• **Exercise prompt**
Wherever the word "knee" occurs in the listing below, copy that whole line.

• **Entries provided**

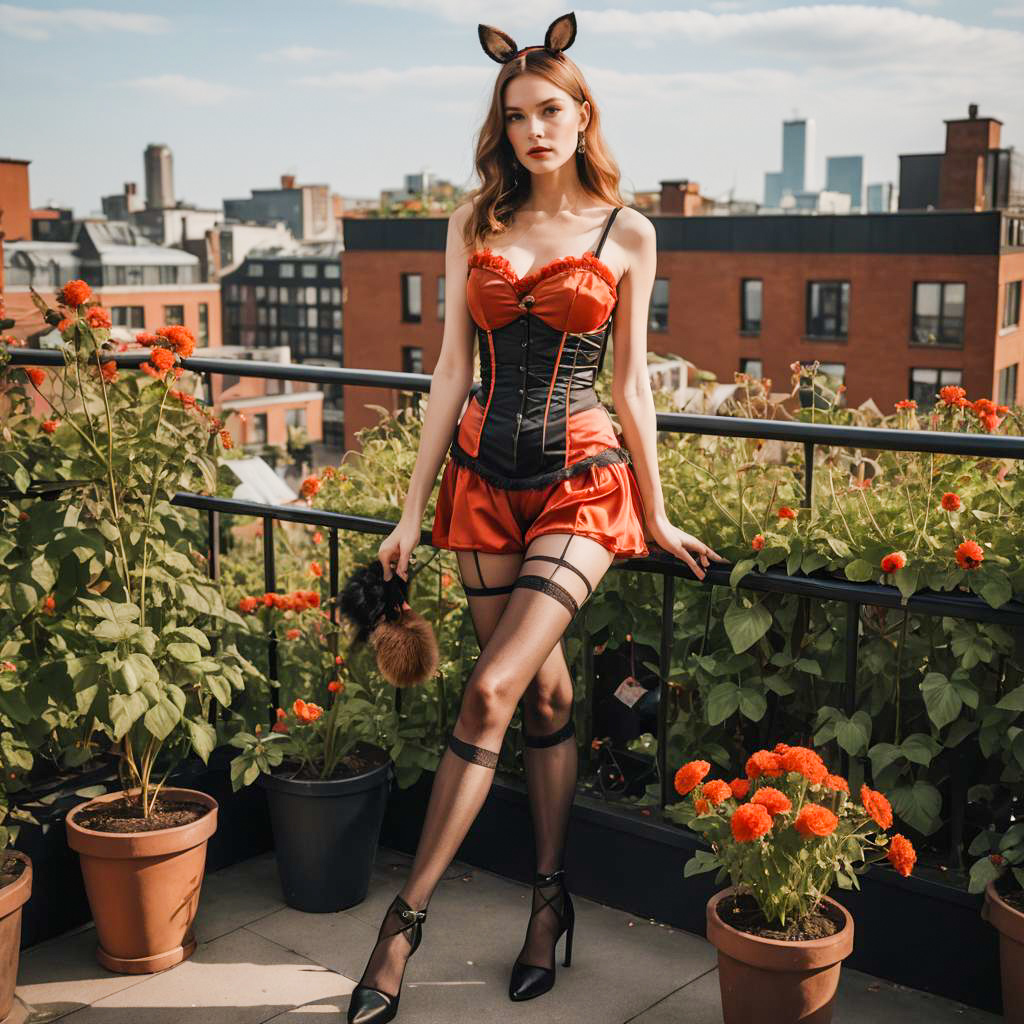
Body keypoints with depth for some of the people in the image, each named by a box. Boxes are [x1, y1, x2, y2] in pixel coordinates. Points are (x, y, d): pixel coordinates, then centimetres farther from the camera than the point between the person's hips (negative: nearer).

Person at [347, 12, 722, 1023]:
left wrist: (657, 517, 8)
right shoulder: (474, 225, 8)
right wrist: (413, 510, 5)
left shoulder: (626, 234, 2)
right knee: (544, 692, 7)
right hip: (485, 475, 3)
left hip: (582, 478, -3)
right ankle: (551, 898, 23)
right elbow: (451, 371, 7)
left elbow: (630, 384, 6)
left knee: (491, 690, -16)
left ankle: (406, 916, -5)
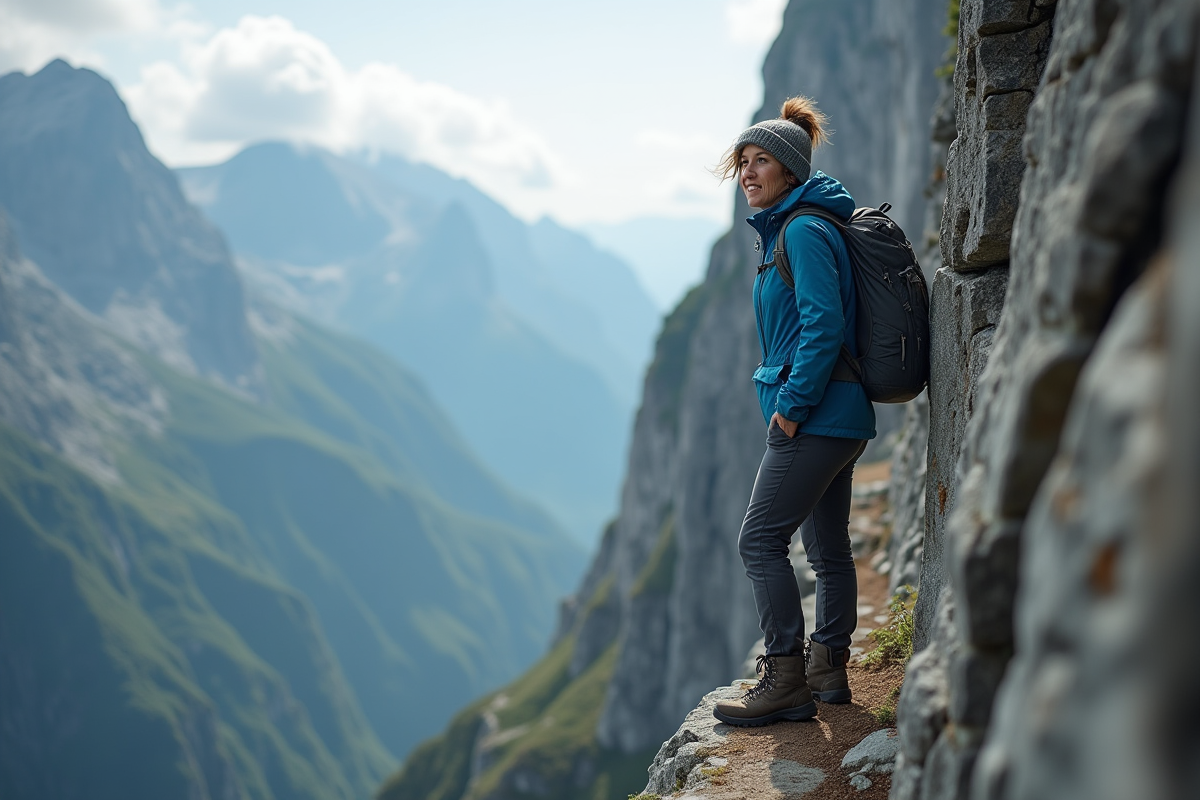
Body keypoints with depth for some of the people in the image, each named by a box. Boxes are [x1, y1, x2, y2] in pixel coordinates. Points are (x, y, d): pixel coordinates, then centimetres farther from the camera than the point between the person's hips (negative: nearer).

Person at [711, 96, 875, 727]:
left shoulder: (804, 231, -13)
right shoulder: (786, 229, 18)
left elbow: (823, 323, -22)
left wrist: (792, 403, -19)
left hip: (815, 414, -11)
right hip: (837, 414, 11)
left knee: (760, 540, -9)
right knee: (827, 545, 14)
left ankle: (786, 681, -5)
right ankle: (828, 671, 22)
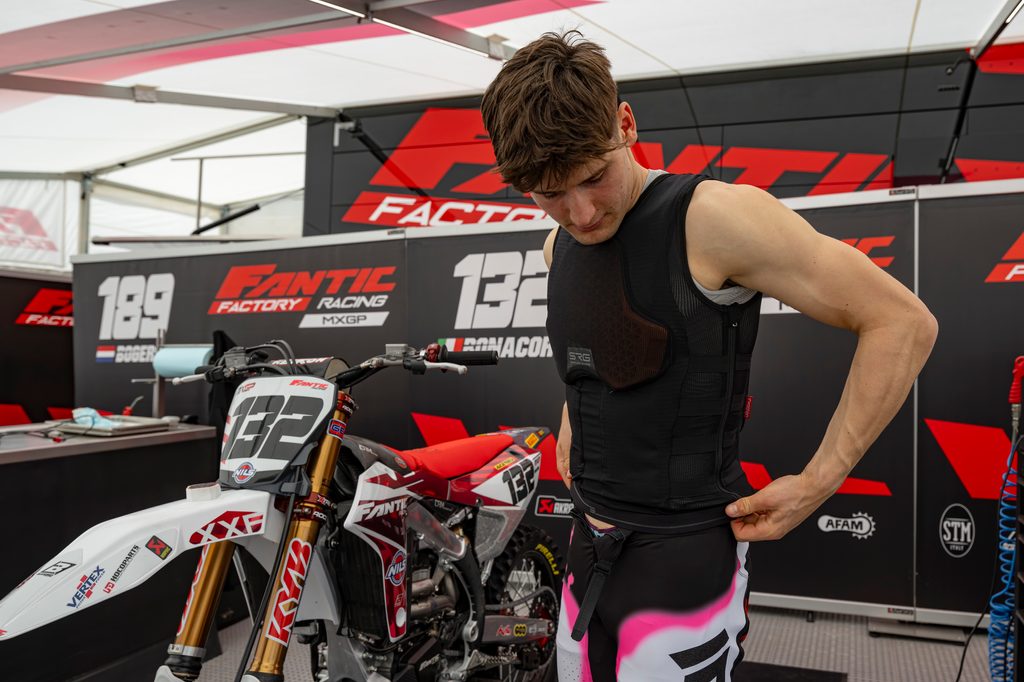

• **Expected answer**
right knee: (544, 692, 7)
left knee: (491, 690, -16)
left knee: (760, 540, -9)
right knee: (827, 545, 14)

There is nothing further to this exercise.